Aunt Maguire scolds her sister
The trouble came with a story about a sewing circle which was published in Godey’s Lady’s Book in January 1849. It included a fairly incisive take down of “Mrs. Samson Savage.”

“She’s one o’ the big bugs here—that is, she’s got more money than a’most anybody else in town. She was a tailoress when she was a gal, and they say she used to make a dretful sight o’ mischief among the folks where she sewed. But that was when she lived in Vermont. When Mr. Savage married her, he was one o’ these ere specilators…So she sot up for a lady. She was always a coarse, boisterous, high-tempered critter, and when her husband grow’d rich, she grow’d pompous and over-bearin’. She made up her mind she’d rule the roast, no matter what it cost—she’d be the first in Scrabble Hill.”

 All across New York, people were convinced that their local bully was the inspiration for Mrs. Savage. Nearly all of them were wrong, as it turned out she was based on Elmira’s Mrs. John Arnot Sr. The local speculation about Savage’s true identity might have died down if Reverend Whitcher hadn’t confirmed that his wife was the author.
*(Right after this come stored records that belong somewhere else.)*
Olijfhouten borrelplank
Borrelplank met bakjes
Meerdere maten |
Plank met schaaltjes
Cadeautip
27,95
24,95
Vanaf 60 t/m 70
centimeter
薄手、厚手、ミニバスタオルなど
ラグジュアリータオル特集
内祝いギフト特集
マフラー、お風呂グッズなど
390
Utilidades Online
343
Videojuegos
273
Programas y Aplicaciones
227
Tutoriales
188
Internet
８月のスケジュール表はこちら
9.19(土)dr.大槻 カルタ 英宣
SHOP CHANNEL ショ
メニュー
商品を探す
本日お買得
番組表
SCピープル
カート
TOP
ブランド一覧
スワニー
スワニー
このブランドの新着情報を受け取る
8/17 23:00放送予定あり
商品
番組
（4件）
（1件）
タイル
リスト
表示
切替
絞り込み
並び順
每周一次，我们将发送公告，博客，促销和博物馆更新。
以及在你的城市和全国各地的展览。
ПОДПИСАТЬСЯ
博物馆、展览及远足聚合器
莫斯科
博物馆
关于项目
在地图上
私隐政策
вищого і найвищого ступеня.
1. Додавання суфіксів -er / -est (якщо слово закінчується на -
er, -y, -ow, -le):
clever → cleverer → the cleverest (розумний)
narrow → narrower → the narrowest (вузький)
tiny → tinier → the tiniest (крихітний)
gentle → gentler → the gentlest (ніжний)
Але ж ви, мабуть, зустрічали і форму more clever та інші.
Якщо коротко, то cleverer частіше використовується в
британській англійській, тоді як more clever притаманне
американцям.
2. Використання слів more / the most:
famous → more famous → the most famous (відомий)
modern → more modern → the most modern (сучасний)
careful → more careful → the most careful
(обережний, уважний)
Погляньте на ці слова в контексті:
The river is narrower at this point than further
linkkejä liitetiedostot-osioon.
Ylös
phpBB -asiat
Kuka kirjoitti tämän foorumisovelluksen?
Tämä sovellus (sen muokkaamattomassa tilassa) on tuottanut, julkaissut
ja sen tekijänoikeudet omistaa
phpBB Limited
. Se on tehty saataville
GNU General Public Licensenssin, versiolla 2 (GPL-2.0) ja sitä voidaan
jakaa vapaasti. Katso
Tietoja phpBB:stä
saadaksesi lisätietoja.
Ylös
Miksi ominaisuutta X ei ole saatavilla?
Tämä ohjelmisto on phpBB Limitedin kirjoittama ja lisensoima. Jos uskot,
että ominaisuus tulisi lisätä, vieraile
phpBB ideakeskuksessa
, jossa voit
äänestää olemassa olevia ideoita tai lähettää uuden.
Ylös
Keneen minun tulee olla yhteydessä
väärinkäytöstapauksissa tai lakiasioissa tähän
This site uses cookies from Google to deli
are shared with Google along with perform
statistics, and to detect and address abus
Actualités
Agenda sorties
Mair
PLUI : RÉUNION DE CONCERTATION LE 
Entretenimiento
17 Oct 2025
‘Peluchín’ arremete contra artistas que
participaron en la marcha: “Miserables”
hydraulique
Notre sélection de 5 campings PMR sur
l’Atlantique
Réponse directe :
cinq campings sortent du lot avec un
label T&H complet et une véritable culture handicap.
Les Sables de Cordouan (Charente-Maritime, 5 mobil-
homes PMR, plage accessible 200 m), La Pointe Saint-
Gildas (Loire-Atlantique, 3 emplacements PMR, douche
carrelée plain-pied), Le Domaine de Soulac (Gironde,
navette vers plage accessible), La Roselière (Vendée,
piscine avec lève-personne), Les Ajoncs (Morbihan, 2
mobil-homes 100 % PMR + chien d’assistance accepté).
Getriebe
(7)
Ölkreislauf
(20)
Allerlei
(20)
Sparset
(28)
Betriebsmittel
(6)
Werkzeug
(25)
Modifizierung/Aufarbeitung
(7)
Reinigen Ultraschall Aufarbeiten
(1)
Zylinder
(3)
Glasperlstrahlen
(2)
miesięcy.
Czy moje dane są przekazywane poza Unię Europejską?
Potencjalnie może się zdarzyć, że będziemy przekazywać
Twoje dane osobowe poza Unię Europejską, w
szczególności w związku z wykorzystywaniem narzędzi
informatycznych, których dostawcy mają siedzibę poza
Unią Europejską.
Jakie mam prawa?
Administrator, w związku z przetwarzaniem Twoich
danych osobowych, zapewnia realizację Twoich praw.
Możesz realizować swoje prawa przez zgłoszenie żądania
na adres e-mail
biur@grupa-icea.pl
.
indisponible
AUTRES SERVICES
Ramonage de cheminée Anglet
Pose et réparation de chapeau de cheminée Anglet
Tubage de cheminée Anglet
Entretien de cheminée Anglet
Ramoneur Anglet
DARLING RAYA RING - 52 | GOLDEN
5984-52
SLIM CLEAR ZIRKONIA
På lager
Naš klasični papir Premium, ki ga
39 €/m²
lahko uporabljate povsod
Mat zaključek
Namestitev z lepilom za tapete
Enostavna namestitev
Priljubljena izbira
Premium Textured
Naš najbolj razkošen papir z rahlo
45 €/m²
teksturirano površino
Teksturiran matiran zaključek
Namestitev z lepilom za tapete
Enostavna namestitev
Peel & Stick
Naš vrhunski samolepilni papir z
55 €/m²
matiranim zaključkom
The reverend was called before the church vestry in February 1849 in order to justify his continued employment. Miriam, meanwhile, found herself hounded and insulted by Mrs. Arnot and her clique. By June, the couple couldn’t take it anymore. Unable find a new position elsewhere, Reverend Whitcher resigned and the couple moved back to Whitesboro to live with the Berrys.

Over the next few years, Miriam’s writing slowed as her health declined until her death from tuberculosis in January 1852. Not long after, in 1855, her collected writings were gathered together and published in book form as The Widow Bedott Papers. The stories were later turned into a play. While few have heard of her today, she was wildly popular in her heyday. Even the famous Mark Twain was a huge fan.